Elizabeth C. Crosby was born to Lewis Frederick and Francis Kreps Crosby in Petersburg, Michigan in 1888. She graduated from Adrian College with a Bachelor of Science in mathematics in 1910. Influenced by professor of physics and chemistry Elmer Jones, she attended the University of Chicago under C. Judson Herrick and received her Masters of Science in biology in 1912 and then her Ph.D. in anatomy in 1915 via a fellowship.
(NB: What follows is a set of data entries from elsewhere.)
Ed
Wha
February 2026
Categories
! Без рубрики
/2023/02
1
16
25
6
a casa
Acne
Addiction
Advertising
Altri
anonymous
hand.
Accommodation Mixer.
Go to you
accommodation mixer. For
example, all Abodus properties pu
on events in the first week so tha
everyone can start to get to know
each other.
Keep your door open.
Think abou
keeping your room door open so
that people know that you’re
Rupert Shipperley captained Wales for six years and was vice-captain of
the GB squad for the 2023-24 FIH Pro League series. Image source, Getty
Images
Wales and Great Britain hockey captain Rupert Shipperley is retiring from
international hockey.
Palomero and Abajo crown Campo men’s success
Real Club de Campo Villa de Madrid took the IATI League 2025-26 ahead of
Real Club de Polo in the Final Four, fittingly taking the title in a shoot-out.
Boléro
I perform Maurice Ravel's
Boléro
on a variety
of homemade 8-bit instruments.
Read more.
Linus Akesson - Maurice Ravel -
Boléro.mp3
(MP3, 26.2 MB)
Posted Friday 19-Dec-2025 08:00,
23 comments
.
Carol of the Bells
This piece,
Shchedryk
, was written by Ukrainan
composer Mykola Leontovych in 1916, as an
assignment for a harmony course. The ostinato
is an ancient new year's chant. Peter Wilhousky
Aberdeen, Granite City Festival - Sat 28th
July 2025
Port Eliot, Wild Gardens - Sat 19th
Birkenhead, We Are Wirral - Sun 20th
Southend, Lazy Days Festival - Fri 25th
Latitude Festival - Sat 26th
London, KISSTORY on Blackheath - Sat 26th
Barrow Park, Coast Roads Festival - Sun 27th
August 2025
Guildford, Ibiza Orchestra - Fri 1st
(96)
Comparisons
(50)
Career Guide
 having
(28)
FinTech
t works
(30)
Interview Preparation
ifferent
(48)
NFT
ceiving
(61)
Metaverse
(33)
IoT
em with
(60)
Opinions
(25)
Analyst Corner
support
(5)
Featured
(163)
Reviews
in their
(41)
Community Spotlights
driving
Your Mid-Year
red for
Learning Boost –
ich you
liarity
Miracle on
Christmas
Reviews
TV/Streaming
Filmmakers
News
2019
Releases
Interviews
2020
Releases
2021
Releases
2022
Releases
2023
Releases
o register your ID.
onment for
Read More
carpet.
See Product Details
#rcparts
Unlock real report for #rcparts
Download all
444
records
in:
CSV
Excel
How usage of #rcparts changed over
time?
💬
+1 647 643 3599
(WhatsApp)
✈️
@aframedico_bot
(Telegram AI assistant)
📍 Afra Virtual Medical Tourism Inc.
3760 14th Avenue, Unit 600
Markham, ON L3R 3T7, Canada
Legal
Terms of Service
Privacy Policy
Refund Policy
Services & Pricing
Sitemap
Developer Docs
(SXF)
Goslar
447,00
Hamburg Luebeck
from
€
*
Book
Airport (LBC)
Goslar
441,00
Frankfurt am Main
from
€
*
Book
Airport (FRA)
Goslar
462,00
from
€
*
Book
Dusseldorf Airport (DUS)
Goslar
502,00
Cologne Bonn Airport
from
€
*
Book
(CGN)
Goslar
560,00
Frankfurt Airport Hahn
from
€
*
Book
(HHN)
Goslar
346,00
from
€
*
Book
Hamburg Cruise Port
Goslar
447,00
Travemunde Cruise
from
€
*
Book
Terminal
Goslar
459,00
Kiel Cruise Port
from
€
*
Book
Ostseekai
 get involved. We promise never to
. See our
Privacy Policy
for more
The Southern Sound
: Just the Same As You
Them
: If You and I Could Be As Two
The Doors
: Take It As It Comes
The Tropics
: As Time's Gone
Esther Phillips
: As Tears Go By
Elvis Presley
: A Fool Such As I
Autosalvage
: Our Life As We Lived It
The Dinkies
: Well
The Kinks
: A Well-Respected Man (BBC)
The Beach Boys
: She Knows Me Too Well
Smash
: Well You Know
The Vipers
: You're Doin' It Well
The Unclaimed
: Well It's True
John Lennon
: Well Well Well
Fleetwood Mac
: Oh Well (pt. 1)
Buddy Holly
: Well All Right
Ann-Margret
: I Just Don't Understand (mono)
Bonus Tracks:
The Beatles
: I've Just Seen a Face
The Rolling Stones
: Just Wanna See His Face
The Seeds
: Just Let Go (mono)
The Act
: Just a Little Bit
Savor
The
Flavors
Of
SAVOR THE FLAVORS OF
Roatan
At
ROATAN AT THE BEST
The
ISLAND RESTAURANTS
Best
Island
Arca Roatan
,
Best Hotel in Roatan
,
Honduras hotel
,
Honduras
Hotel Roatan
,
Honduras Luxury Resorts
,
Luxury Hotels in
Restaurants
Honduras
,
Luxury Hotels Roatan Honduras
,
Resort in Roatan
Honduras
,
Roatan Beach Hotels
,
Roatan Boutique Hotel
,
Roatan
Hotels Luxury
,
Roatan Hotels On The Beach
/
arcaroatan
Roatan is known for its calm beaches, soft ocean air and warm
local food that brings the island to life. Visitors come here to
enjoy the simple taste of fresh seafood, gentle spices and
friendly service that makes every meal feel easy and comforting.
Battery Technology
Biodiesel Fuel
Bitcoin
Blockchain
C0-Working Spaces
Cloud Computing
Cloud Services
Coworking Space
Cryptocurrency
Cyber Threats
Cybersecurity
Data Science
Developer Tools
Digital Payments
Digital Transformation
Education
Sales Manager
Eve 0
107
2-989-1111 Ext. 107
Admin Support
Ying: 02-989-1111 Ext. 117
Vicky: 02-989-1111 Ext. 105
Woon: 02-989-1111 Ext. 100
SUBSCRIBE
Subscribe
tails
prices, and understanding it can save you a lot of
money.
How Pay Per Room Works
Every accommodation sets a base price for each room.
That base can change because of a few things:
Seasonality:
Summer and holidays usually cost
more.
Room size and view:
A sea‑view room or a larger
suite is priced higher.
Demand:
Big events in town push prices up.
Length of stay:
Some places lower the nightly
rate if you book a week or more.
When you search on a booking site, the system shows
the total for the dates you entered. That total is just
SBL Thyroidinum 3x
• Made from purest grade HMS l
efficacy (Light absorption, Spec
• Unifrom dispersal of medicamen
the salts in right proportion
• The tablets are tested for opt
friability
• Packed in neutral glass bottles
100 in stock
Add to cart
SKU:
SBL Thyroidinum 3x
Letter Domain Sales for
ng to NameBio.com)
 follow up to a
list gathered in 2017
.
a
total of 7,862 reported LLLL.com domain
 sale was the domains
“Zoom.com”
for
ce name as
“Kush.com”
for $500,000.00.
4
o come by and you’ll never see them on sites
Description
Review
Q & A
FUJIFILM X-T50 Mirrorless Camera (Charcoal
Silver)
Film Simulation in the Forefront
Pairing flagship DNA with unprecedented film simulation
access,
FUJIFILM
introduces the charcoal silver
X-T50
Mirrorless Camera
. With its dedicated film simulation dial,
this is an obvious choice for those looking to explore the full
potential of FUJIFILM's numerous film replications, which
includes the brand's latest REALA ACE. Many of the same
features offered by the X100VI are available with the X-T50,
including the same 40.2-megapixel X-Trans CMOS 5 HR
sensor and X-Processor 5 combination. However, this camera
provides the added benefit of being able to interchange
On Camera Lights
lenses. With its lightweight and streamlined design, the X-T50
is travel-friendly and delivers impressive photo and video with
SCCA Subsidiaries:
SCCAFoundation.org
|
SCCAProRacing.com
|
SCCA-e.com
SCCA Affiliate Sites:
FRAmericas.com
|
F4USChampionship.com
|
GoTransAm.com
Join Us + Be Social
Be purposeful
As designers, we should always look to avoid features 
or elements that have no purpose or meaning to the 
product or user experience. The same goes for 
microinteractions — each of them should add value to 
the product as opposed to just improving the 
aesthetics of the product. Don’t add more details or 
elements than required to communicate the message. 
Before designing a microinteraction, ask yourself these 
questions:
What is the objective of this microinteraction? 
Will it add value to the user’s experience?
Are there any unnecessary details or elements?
In 1920, Crosby accepted a teaching position in the University of Michigan's department of anatomy under G. Carl Huber; her classes included histology and neuroanatomy. In 1923, Crosby took a sabbatical to work with the renowned scientist C. U. Ariëns Kappers at the Central Institute for Brain Research in Amsterdam. While there, she contributed significantly to The Comparative Anatomy of the Nervous System of Vertebrates (1936). Although Crosby did not have a medical background, she became the first woman to receive full professorship at the University of Michigan Medical School, in 1936 and the first to receive the university's Faculty Achievement Award, given in 1956.

In 1939 she took a sabbatical to work with Prof Robert Douglas Lockhart at the University of Aberdeen in Scotland. Due to introduction of wartime trans-Atlantic travel restrictions in the Second World War she unintentionally remained there until 1941.

She eventually became professor emeritus of Anatomy and Consultant of Neurosurgery before leaving the University of Michigan for University of Alabama at Birmingham in 1963, where she again became professor emeritus of Anatomy. She was inducted into the Alabama Women's Hall of Fame in 1987. Crosby's excellence in teaching was officially recognized in 1957 when the Galens Society of the University of Michigan Medical School established the Elizabeth C. Crosby annual award for the best preclinical teaching in the school.

Other distinctions and awards include:
- 1926, the Jeanne Cady Solis Award from the University of Michigan
- 1946, the Henry Russell Lectureship from the University of Michigan
- 1950, the Achievement Award of the American Association of University Women
- 1957, the Elizabeth C. Crosby award for best preclinical teaching was established by the University of Michigan Medical School's Galens Society
- 1969, Karl Spencer Lashley Award
- 1970, the Honorary Doctorate of Sciences from the University of Michigan
- 1972, the Henry Gray Award of the American Association of Anatomists
- 1980, Distinguished Faculty Lecturer from the University of Alabama Birmingham
- 1980, National Medal of Science presented by President Jimmy Carter

==Selected works==
- 1917, "The forebrain of alligator mississippiensis", Journal of Comparative Neurology, 79 (1):1-14.
- 1936, with Cornelius Ubbo Ariëns Kappers and G. Carl Huber, The Comparative Anatomy of the Nervous System of Vertebrates, including Man: vol. 1, vol. 2. New York: Hafner Publishing Company. OCLC 560551865.
- 1955, with Kahn, Edgar A.; Basset, Robert; Schbeider, Richard C., "Correlative neurosurgery": , Springfield: Charles C. Thomas. A 2nd edition in 1969, last 3rd edition in 1982.
- 1960, with Herrick, C. Judson (Charles Judson), "A Laboratory outline of neurology": .Philadelphia, W. B. Saunders.
- 1962, with Tryphena Humphrey Correlative Anatomy of the Nervous System. New York: Macmillan. OCLC 557246.
- 1976, with Augustine, J., "The functional significance of certain duplicate motor patterns on the cerebral cortex in primates including man", Clinical Neurology and Neurosurgery,79(1):1-14 .
- 1982, with H. N. Schnitzlein, "Comparative correlative neuroanatomy of the vertebrate telencephalon": . New York, McMillan.